BISMARCK, N.D. (AP) - Action by the North Dakota Legislature earlier this year means a price-triggered exemption for the state’s oil industry will not go into effect Tuesday.

November marked the fifth-straight month that oil prices averaged below a trigger price of $55.09. Had lawmakers not acted, the tax break for drillers would have gone into effect Dec. 1, costing the state millions in lost revenue.

“I’ve said ‘I told you so’ about eight times today,” Republican House Majority Leader Al Carlson, R-Fargo, told The Associated Press.

The price for North Dakota sweet crude has averaged nearly $10 below the trigger price in the past five months. North Dakota oil was fetching about $14 below the trigger Tuesday.

North Dakota has two primary taxes on oil production - a 5 percent production tax and a 6.5 percent extraction tax, the latter of which was part of an initiated measure voters approved in November 1980. Until Tuesday, state law had forgiven the extraction tax if the five-month average price slipped below the trigger prices.



The prospect of the big tax cuts due to declining oil prices had North Dakota lawmakers scrambling to approve a new oil tax framework that cuts the overall rate from 11.5 percent to 10 percent, while abolishing the trigger for drillers on Dec. 1.

North Dakota’s oil industry enjoyed the triggered tax break for 17 years, until 2004 when oil prices rebounded for five months above the trigger, which was just more than $35 a barrel at the time.
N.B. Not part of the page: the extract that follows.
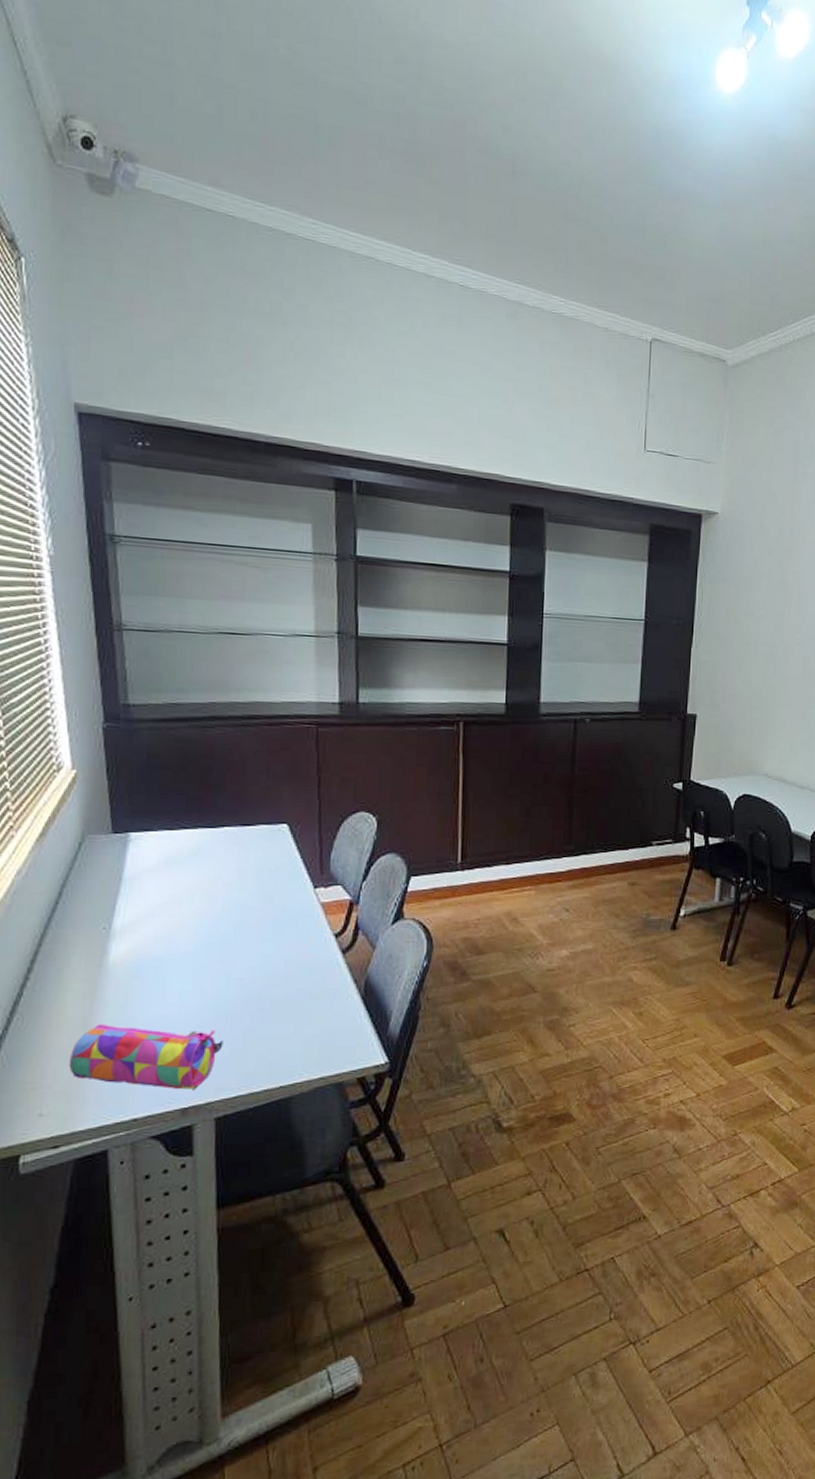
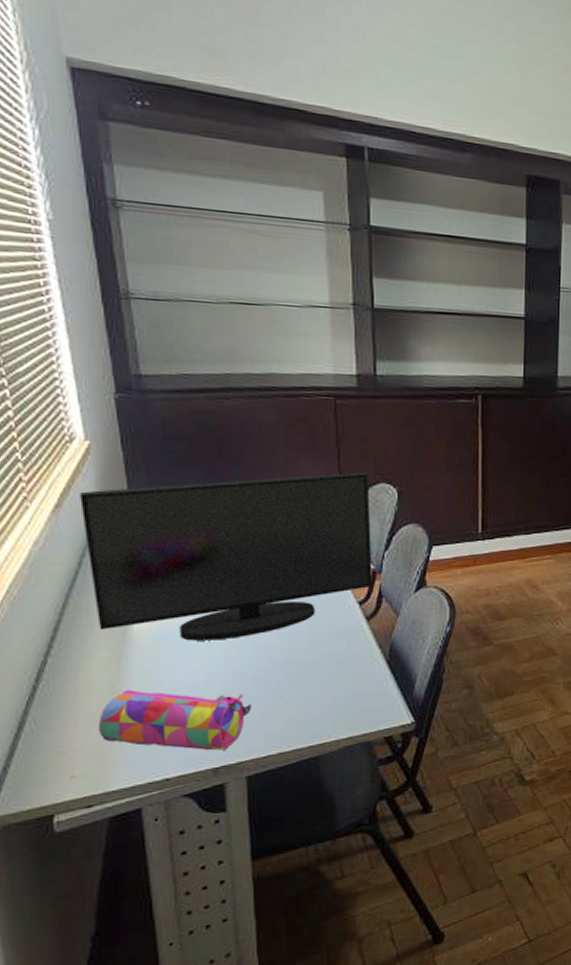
monitor: none [64,800,350,974] -> present [80,472,372,641]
State Tax commissioner Ryan Rauschenberger said the Legislature’s elimination of the law means the state will save about $1 million daily based on current oil prices and production.

The legislation abolishing the breaks was among the most contentious of the session and passed just a few days before lawmakers adjourned. GOP lawmakers said it would provide a predictable tax policy.

“I think this will prove in the end that it will create long-term stable situation for us,” Carlson said.

Democrats said the lower tax rate will cost the state billions of dollars in tax revenue in the long run. Senate Minority Leader Mac Schneider said most in his party favored cutting the price-triggered exemptions but did not want to shave the overall tax rate.

“There was absolutely no long-term thought given to this,” Schneider said. “It was shoved through the Legislature in the last five days of the session.”

North Dakota’s oil industry wanted a flat 9 percent tax rate in exchange for giving up the price triggers.

Ron Ness, president of the North Dakota Petroleum Council, said the tax emption would have triggered a surge in drilling in the oil patch, were the number of drill rigs has slipped from 187 a year ago to 66 on Tuesday.

“My phone is not ringing with glee from our folks,” Ness said. “It didn’t exactly work out in our favor but we can’t cry over spilled milk.”